* **Short task**: According to the news text about Visa and Plaid, how much does Visa plan to pay to acquire Plaid?

* **Text passage**:
KEY POINTS

  • Visa plans to acquire startup Plaid for $5.3 billion
  • The acquisition price is 30 times greater than the Plaid's revenue for 2019
  • Plaid said that it connects one in four people with a U.S. bank account

Card giant Visa intends to buy Plaid for an amount 30 times greater than its revenue.

On Monday, Visa announced that it is planning to buy fin-tech startup Plaid for a staggering $5.3 billion, as it looks to get a share in the market of consumers who use financial technology apps and non-card payments, The Wall Street Journal reported.

But what about Plaid that made Visa want to purchase it for such a premium when its valuation a little over a year ago was 50% cheaper at $2.65 billion? Plaid is a company based in San Francisco, California, and its API software allows apps to connect to user's bank accounts. Plaid is already connecting Venmo, Square Cash, Betterment, Chime, Acorns, Robinhood and Coinbase.

Founded in 2013, the company has grown to integrate more than 11,000 banks and connect to over 20 million consumers. It has expanded outside the U.S., particularly to Canada and the U.K.

Visa, on the other hand, led the card networks with $3.4 trillion of credit, debit and prepaid-card transactions from January to September last year, according to the Nilson Report. But the increasing use of fin-tech apps of consumers make Plaid an attractive purchase for Visa. Plaid said that one in four people with a U.S. bank account has connected with its systems.

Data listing
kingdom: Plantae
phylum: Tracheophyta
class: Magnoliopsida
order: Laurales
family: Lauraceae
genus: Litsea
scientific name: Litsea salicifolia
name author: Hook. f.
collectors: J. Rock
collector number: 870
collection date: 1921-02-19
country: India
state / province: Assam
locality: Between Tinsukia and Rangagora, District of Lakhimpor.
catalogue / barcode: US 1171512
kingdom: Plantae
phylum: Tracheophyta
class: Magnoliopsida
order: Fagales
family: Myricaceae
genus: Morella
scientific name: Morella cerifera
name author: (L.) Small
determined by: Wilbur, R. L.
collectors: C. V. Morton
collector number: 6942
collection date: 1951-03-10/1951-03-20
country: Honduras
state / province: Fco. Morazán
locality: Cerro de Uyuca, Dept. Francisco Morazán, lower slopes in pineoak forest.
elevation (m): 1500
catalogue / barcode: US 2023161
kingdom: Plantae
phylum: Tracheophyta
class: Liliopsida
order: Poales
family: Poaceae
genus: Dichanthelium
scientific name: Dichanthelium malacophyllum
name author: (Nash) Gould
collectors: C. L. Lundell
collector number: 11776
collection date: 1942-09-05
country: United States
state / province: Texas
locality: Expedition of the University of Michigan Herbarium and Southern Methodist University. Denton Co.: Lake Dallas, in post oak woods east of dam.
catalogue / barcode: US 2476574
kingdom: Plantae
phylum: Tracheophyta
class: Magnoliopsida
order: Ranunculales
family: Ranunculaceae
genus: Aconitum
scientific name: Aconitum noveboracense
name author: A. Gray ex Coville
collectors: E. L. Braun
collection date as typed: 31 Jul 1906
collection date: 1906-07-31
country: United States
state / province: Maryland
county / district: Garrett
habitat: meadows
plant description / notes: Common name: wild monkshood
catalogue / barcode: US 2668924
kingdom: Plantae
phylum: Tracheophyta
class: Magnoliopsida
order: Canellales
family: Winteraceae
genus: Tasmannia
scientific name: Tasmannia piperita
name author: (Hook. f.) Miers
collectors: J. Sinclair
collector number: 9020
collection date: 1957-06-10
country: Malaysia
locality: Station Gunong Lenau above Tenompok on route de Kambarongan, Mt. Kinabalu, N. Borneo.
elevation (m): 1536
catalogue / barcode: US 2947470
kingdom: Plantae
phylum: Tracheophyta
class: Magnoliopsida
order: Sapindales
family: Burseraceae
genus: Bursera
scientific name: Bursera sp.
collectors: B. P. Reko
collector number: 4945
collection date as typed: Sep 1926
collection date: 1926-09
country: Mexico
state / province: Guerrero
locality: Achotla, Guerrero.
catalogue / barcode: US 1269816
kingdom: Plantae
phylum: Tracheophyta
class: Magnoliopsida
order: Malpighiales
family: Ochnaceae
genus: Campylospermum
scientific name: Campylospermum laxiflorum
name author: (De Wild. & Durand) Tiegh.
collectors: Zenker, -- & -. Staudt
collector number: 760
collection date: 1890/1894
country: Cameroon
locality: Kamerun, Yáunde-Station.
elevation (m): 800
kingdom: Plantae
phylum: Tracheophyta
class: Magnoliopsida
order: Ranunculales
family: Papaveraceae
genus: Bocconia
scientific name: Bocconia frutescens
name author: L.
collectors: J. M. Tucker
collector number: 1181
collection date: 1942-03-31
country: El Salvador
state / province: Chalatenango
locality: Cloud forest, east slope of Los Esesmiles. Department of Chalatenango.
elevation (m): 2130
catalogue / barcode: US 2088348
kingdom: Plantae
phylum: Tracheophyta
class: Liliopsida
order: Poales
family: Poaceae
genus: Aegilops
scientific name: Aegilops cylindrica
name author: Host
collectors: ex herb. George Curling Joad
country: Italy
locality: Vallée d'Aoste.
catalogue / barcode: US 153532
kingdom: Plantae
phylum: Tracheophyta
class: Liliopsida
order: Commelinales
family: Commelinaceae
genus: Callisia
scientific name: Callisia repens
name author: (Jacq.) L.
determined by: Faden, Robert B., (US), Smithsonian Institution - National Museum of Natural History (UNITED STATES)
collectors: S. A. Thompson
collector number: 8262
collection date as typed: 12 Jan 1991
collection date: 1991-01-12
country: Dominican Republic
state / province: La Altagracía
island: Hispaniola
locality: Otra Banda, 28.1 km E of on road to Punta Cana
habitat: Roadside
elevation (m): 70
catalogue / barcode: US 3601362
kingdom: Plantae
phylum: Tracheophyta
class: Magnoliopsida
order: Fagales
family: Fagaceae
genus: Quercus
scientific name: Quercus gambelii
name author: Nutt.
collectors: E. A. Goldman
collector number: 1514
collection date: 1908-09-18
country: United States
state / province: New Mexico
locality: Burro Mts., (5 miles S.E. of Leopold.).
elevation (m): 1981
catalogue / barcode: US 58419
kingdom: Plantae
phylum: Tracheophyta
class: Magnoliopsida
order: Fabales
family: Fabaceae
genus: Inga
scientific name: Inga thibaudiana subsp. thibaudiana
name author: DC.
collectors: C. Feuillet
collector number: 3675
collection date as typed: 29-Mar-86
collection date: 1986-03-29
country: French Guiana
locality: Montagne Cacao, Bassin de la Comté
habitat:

* **Correct output**: $5.3 billion.